Keyboard shortcuts

Press or to navigate between chapters

Press S or / to search in the book

Press ? to show this help

Press Esc to hide this help

crossmem

crossmem is a local-first citation and knowledge pipeline. It captures academic papers (arXiv PDFs today, YouTube and more coming), compiles them into structured wiki notes with verbatim quotes and provenance metadata, and serves them to AI agents via MCP.

What it does

  1. Capture — downloads a paper, extracts metadata from arXiv + CrossRef + OpenAlex, generates a deterministic cite key
  2. Compile — parses the PDF (via Marker or pdftotext), splits into paragraph-level chunks with bounding-box provenance, runs a local LLM (Ollama) to add paraphrase and implication per chunk
  3. Verify — re-hashes every chunk’s text against its stored SHA-256; detects silent drift
  4. Cite & Recall — MCP tools that let Claude (or any MCP client) look up citations and search your wiki

Design principles

  • Verbatim quotes are ground truth.
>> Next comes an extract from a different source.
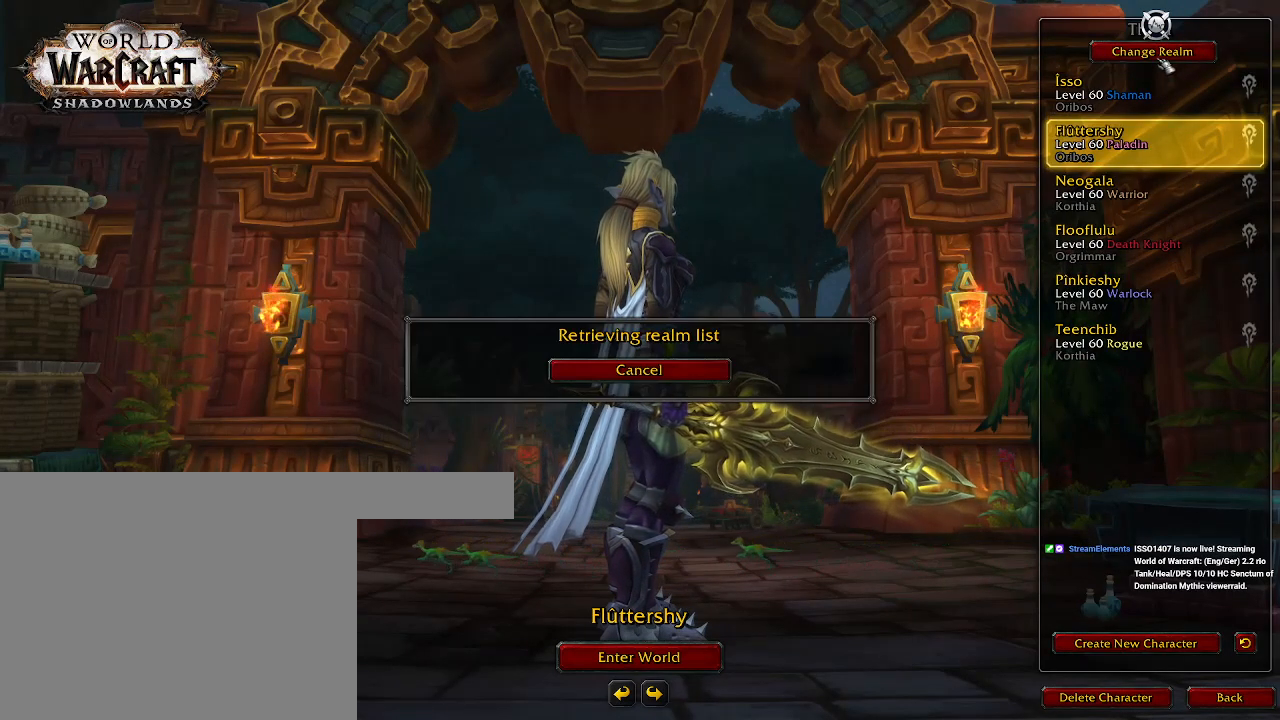
{"keys": [], "mouse": [], "events": []}
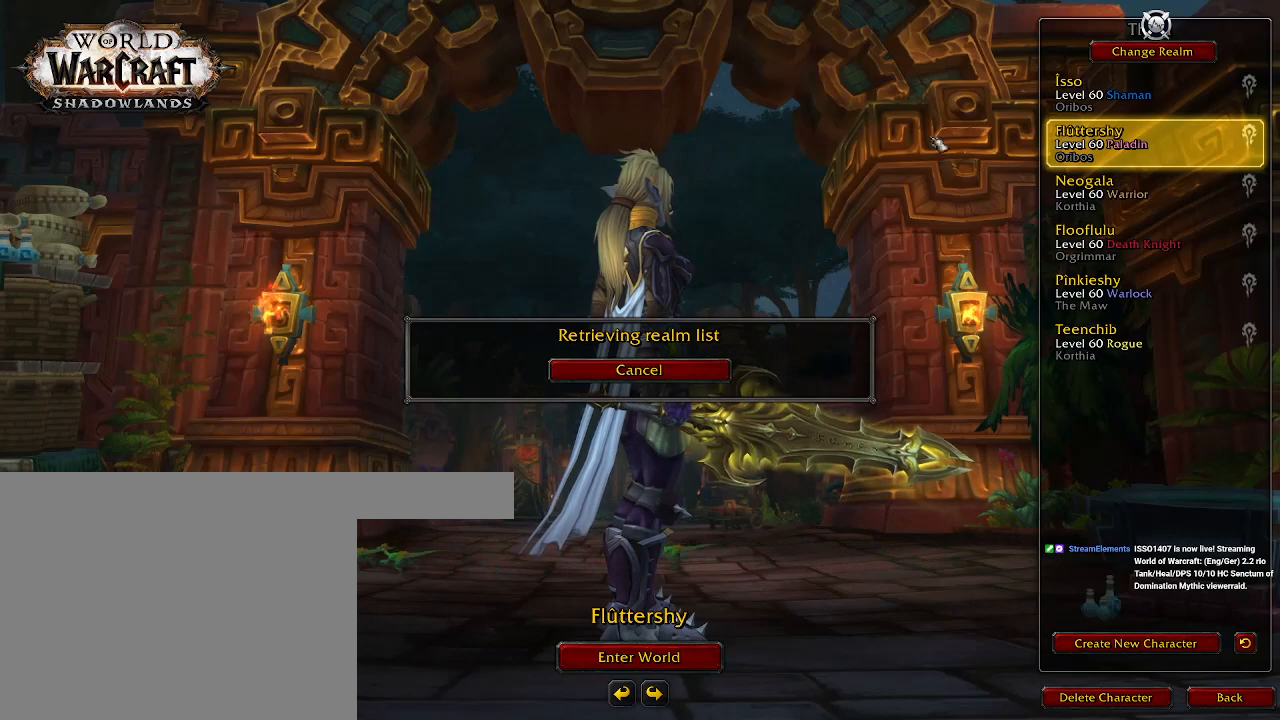
{"keys": [], "mouse": [], "events": []}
The LLM only touches paraphrase/implication fields, never the original text.
  • Provenance is first-class. Every chunk carries page, section, bounding box, SHA-256 hash, and byte range back to the source PDF.
  • Metadata is cross-verified. Title, authors, and year must agree across at least two canonical sources (arXiv, CrossRef, OpenAlex). Disagreements surface as warnings, not silent picks.
  • Everything runs locally. No cloud APIs. Ollama for LLM, Marker for PDF parsing, all on your Mac.